Director de rancho folclórico de Abrantes condenado a cinco anos de prisão por abusar de menor
Homem de 55 anos, ligado a um rancho infantil de Casais de Revelhos, foi condenado por abuso sexual de crianças e importunação sexual. Tribunal aplicou ainda uma proibição de contacto profissional com menores durante 10 anos.
O Tribunal de Abrantes condenou a cinco anos de prisão efectiva um homem de 55 anos por abusos sexuais cometidos sobre uma menor de 13 anos num rancho folclórico do concelho, onde exercia funções de direcção. De acordo com o acórdão lido no juízo local criminal de Abrantes, o arguido foi considerado culpado, em cúmulo jurídico, pela prática de um crime de abuso sexual de crianças e de um crime de abuso sexual através de importunação sexual. Além da pena de prisão, foi ainda condenado ao pagamento de uma indemnização de 10 mil euros à vítima, acrescida de juros de mora.
O tribunal determinou também uma pena acessória de 10 anos, período durante o qual o homem fica impedido de exercer qualquer profissão, função ou actividade que implique contacto regular com menores. Na sentença, a juíza ordenou ainda a recolha de amostras biológicas para elaboração do perfil de ADN, justificando a medida com o “grave perigo de continuação da actividade criminosa”, tendo em conta que o arguido era ensaiador de um rancho infantil. Os factos remontam a Agosto de 2017, mas a denúncia só foi formalizada no final de 2022, quando a jovem, já com 18 anos, contou aos pais o que tinha acontecido. Segundo a investigação da Polícia Judiciária de Leiria, o agressor aproveitou-se da proximidade e da ascendência que tinha sobre a vítima, por ser responsável pelo grupo de dança que esta frequentava.

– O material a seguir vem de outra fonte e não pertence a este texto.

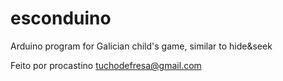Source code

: esconduino
==========

Arduino program for Galician child's game, similar to hide&amp;seek

Feito por procastino tuchodefresa@gmail.com
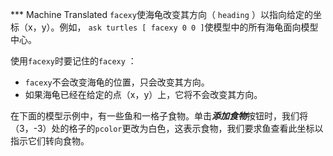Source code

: ﻿*** Machine Translated
`facexy`使海龟改变其方向（ `heading` ）以指向给定的坐标（x，y）。例如， `ask turtles [ facexy 0 0 ]`使模型中的所有海龟面向模型中心。

使用`facexy`时要记住的`facexy` ：

- `facexy`不会改变海龟的位置，只会改变其方向。
- 如果海龟已经在给定的点（x，y）上，它将不会改变其方向。


在下面的模型示例中，有一些鱼和一格子食物。单击***添加食物***按钮时，我们将（3，-3）处的格子的`pcolor`更改为白色，这表示食物，我们要求鱼查看此坐标以指示它们转向食物。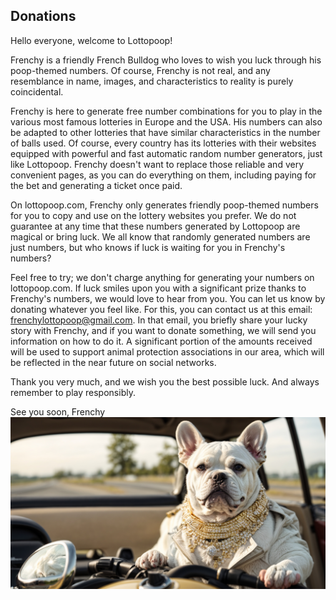 ## Donations
Hello everyone, welcome to Lottopoop!

Frenchy is a friendly French Bulldog who loves to wish you luck through his poop-themed numbers. Of course, Frenchy is not real, and any resemblance in name, images, and characteristics to reality is purely coincidental.

Frenchy is here to generate free number combinations for you to play in the various most famous lotteries in Europe and the USA. His numbers can also be adapted to other lotteries that have similar characteristics in the number of balls used. Of course, every country has its lotteries with their websites equipped with powerful and fast automatic random number generators, just like Lottopoop. Frenchy doesn't want to replace those reliable and very convenient pages, as you can do everything on them, including paying for the bet and generating a ticket once paid.

On lottopoop.com, Frenchy only generates friendly poop-themed numbers for you to copy and use on the lottery websites you prefer. We do not guarantee at any time that these numbers generated by Lottopoop are magical or bring luck. We all know that randomly generated numbers are just numbers, but who knows if luck is waiting for you in Frenchy's numbers?

Feel free to try; we don't charge anything for generating your numbers on lottopoop.com. If luck smiles upon you with a significant prize thanks to Frenchy's numbers, we would love to hear from you. You can let us know by donating whatever you feel like. For this, you can contact us at this email: frenchylottopoop@gmail.com. In that email, you briefly share your lucky story with Frenchy, and if you want to donate something, we will send you information on how to do it. A significant portion of the amounts received will be used to support animal protection associations in our area, which will be reflected in the near future on social networks.

Thank you very much, and we wish you the best possible luck. And always remember to play responsibly.

See you soon, Frenchy
![Frenchy bath](images/frenchy.png)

Na altura da detenção, em Fevereiro de 2023, a PJ indicou que os abusos não tinham sido um acto isolado e que provocaram consequências graves na vida da jovem, nomeadamente acompanhamento psiquiátrico e a perda de um ano escolar. O arguido aguardou o desenrolar do processo sujeito a medidas de coacção que já o impediam de contactar com menores. A decisão ainda não transitou em julgado e pode ser alvo de recurso. O acórdão determina igualmente que, após trânsito em julgado, as penas acessórias sejam comunicadas oficialmente à organização do rancho folclórico onde o homem exercia funções. Ainda hoje, o nome do arguido constava no site oficial da Federação do Folclore Português como director de secção do Rancho Folclórico e Etnográfico de Casais de Revelhos, em Abrantes.